Capítulo 42
Chanya no podía creer el mal cariz que estaban tomando las cosas. Mitch Turner era un adicto al opio y todo era culpa suya.
Un encogimiento de hombros tailandés. El karma era el karma. Quizá no debería haberlo iniciado en la droga, pero ese tipo de comportamiento obsesivo, convertido en una peligrosa adicción, tenía sus propios antecedentes, ella no podía considerarse responsable del todo, ni mucho menos. Había actuado con la mejor de las intenciones, pero, tal y como decían los budistas, el único favor verdadero que puedes hacerle a otro ser es ayudarlo en su camino hacia el nirvana. Todo lo demás es mera indulgencia. Y tenía la sensación de que había llegado el momento de poner fin a su propia indulgencia. En cualquier caso ya había tomado la decisión de venir a trabajar para nosotros.
Con la simplicidad de una tailandesa en apuros se cambia la tarjeta SIM del teléfono móvil y deja de responder a los correos electrónicos de Mitch. Con la determinación de un norteamericano atrapado por una obsesión, él la encuentra al cabo de unos cuantos meses en el Old Man’s Club.
Chanya no tenía nada en contra del bar de mi madre, pero, francamente, era un coñazo volver a ese sórdido modo de pensar justo cuando crees que has escapado. Tampoco tenía nada en contra de los clientes, en toda su larga trayectoria profesional no se había topado con más de cinco o seis que le dieron problemas, y sabía cómo ocuparse de ellos. Era más que nada la humillación. Tener veintinueve años no era lo mismo que tener diecinueve, sencillamente. No podías tomártelo a broma como si se tratara de un juego que practicas mientras esperas convertirte en un adulto. Siempre que podía evitaba las felaciones. Aunque no tenía más remedio que poner al mal tiempo buena cara. Una puta triste es una puta en bancarrota. Los clientes vienen a que los alegres, por norma general ya tienen sus propios problemas, ¿por qué si no iban a contratar carne? Bajo la superficie se trata de un mundo triste y perdido, tal como dijo el Buda: hay sufrimiento. Casi no se lo creía cuando lo vio allí sentado en el Old Man’s Club aquella noche.
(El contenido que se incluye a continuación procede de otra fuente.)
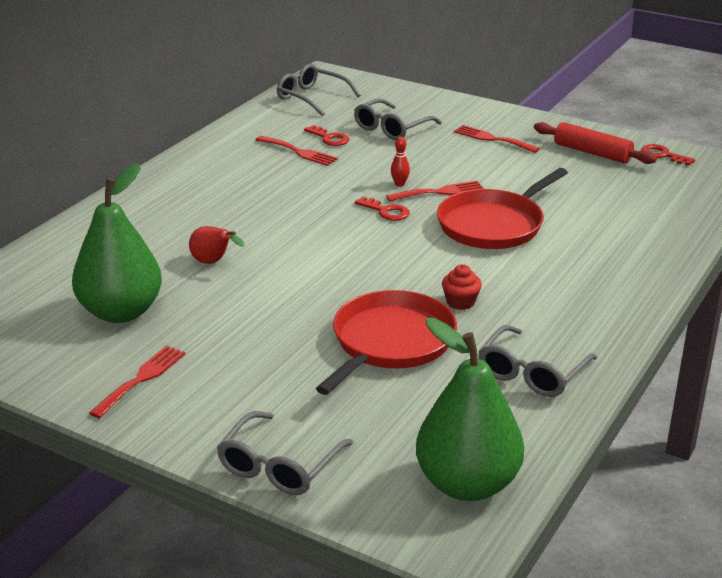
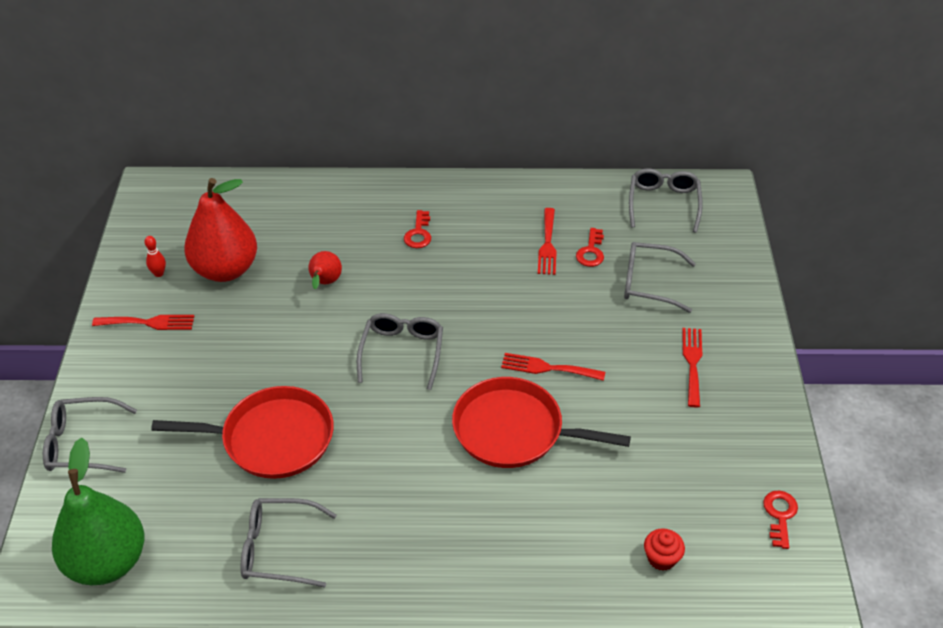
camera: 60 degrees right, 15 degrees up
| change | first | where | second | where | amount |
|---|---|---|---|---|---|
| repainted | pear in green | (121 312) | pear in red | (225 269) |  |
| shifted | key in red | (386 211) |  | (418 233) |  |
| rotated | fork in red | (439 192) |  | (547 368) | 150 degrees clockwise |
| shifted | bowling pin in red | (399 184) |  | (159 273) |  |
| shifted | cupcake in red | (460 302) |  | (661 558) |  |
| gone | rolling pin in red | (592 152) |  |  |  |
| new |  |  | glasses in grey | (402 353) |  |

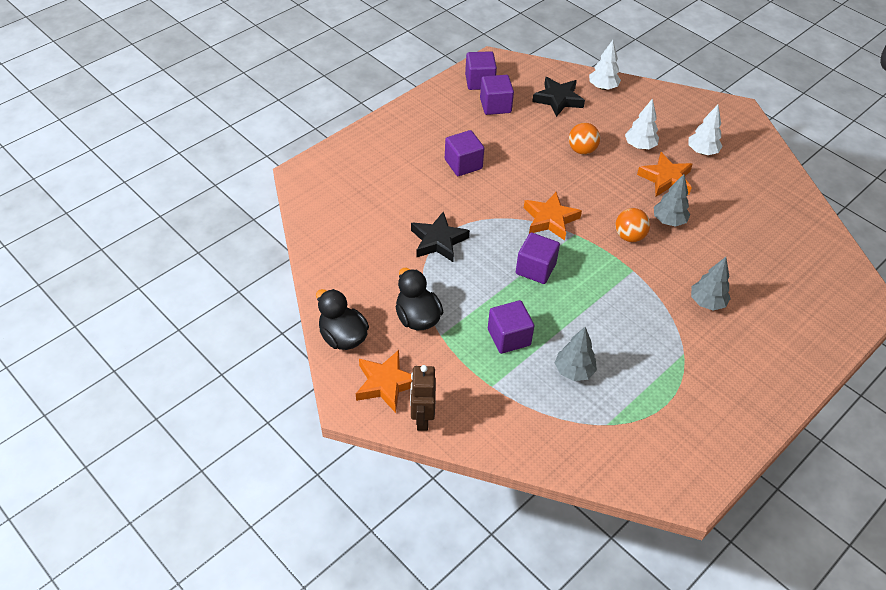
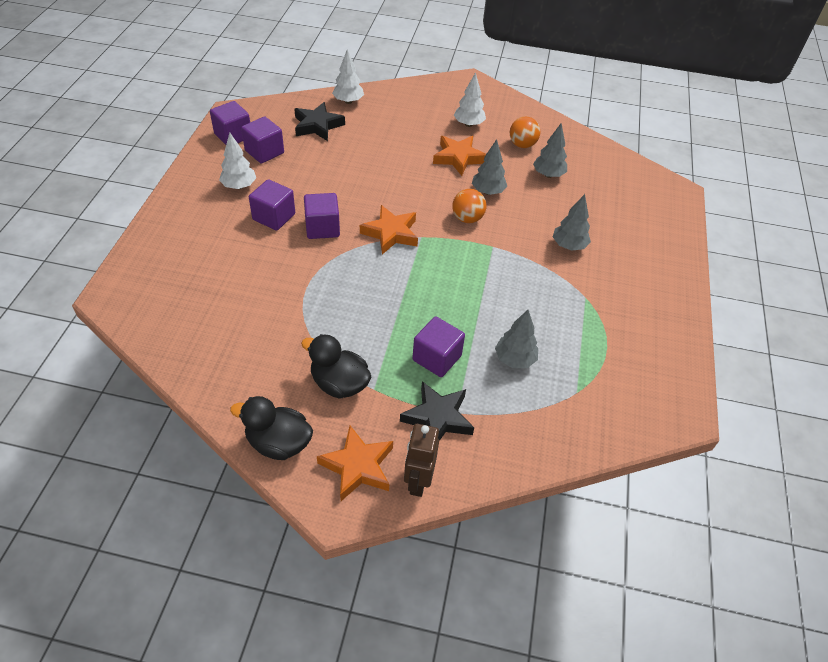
camera: 35 degrees left, 0 degrees up
| change | first | where | second | where | amount |
|---|---|---|---|---|---|
| rotated | robot in brown | (422 418) |  | (418 481) | 45 degrees clockwise |
| shifted | star in black | (438 241) |  | (438 418) |  |
| shifted | cube in purple | (535 269) |  | (322 228) |  |
| shifted | ball in orange | (582 150) |  | (522 145) |  |
| shifted | tree in white | (639 146) |  | (239 186) |  |
| new |  |  | tree in grey | (548 175) |  |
Ella ya había estado con un cliente y tenía derecho a irse a casa si lo deseaba, pero estaba trabajando a todo gas. No obstante, en aquel momento se lo estaba tomando con calma y acababa de salir de una de las habitaciones del piso de arriba, donde había estado descansando durante media hora, y para entonces el meditabundo farang ya estaba sentado en su esquina mientras que el resto de las chicas no le hacían ni caso. Al llegar al pie de la escalera cruza la mirada conmigo y hace que parezca que está siguiendo una indicación mía para que vaya a sentarse con él. Ella hace uso de todo su poder de autocontrol, no porque importe especialmente que este cliente sea su amante, sino porque al igual que todos los tailandeses, detesta cualquier tipo de escena en público. Agradece el hecho de que Mitch comprenda lo suficiente sobre Asia para respetar eso. La verdad es que ella está impresionada por su aspecto. Parece mucho más sano y mentalmente más entero que la última vez que lo vio.
Su manera de acercarse a ella esa noche es completamente nueva. Ya no se basa en el humor descabellado para seducirla, sino que es evidente que quiere impresionarla con su sobriedad. Por lo visto puede beberse un par de cervezas sin perder el control. Se hace el Impasible con un éxito considerable. Admite que se siente solo y que la echa muchísimo de menos, pero estrictamente dentro de los parámetros de la cordura. Quiere volver a intentarlo, demostrarle que no está chiflado, que la cosa puede funcionar. Hay un enorme encanto en el modo humilde en que le dice el buen aspecto que tiene, lo profundamente enamorado que está de ella y se ofrece a pagar su tarifa.
Ha alquilado una habitación en un hotel razonablemente limpio a un corto paseo de distancia del bar. Se van cogidos de la mano y de camino al hotel ella le pregunta cómo se las arregla para sobrellevar el choque cultural, el aburrimiento, la carencia de propósito allí abajo, en Songai Kolok, donde, francamente, hasta ella se sentía sola.
—Basta —le digo—. No puedo soportar más tus mentiras.